Error in Class 3D

olibclarke · February 21, 2024, 12:59pm

Running a 3D classification job with 7M particles and 200 classes, it runs fine for the O-EM iterations, but dies in the first full iteration with the attached error. Only other unusual thing is that a number of the classes at that point seem to be empty… I am running with less classes to see if that helps, but any thoughts as to the cause?

Outputting data...

Traceback (most recent call last):
  File "cryosparc_master/cryosparc_compute/run.py", line 95, in cryosparc_master.cryosparc_compute.run.main
  File "cryosparc_master/cryosparc_compute/jobs/class3D/run.py", line 951, in cryosparc_master.cryosparc_compute.jobs.class3D.run.run_class_3D
  File "/home/exx/cryosparc/cryosparc_worker/cryosparc_tools/cryosparc/dataset.py", line 638, in save
    outdata = self.to_records(fixed=True)
  File "/home/exx/cryosparc/cryosparc_worker/cryosparc_tools/cryosparc/dataset.py", line 1267, in to_records
    return numpy.core.records.fromarrays(arrays, dtype=dtype)
  File "/home/exx/cryosparc/cryosparc_worker/deps/anaconda/envs/cryosparc_worker_env/lib/python3.8/site-packages/numpy/core/records.py", line 643, in fromarrays
    shape = arrayList[0].shape
IndexError: list index out of range

EDIT: I’m wondering if the completely empty classes might be causing the issue?

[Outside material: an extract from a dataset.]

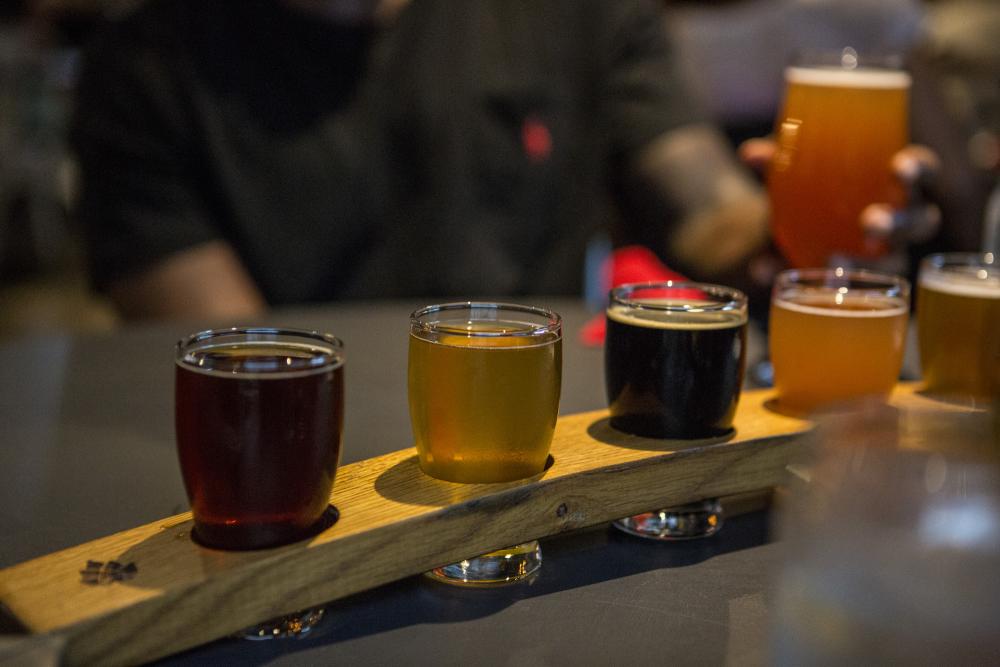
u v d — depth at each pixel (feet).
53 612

vperetroukhin · February 21, 2024, 9:47pm

Hey @olibclarke – this is an error we’ve never encountered. No luck reproducing it internally so far. Could you tell us any non-default params for this job and paste the event log line (near the beginning of the job) that starts with All size parameters: {'N_p': ....}.

Many thanks!

olibclarke · February 21, 2024, 10:27pm

Sure!

Custom params in screenshot (I realize the class similarity annealing has no effect when force hard classification is on, it was cloned from another job).

Here is the event log line requested:

All size parameters: {'N_p': 80, 'N_v': 80, 'N_cmp': 80, 'N_bp': 80, 'N_p_bp': 80, 'N_v_zp': 80, 'N_p_zp': 80, 'radwn_bp': 38, 'radwn_bp_v': 37, 'psize_v': 9.823049545288086, 'psize_p': 9.82305}

vperetroukhin · February 21, 2024, 10:49pm

Thanks! Nothing of note… Could you also please check the job log output (under the Metadata tab → Log) for any errors related to the particle dataset?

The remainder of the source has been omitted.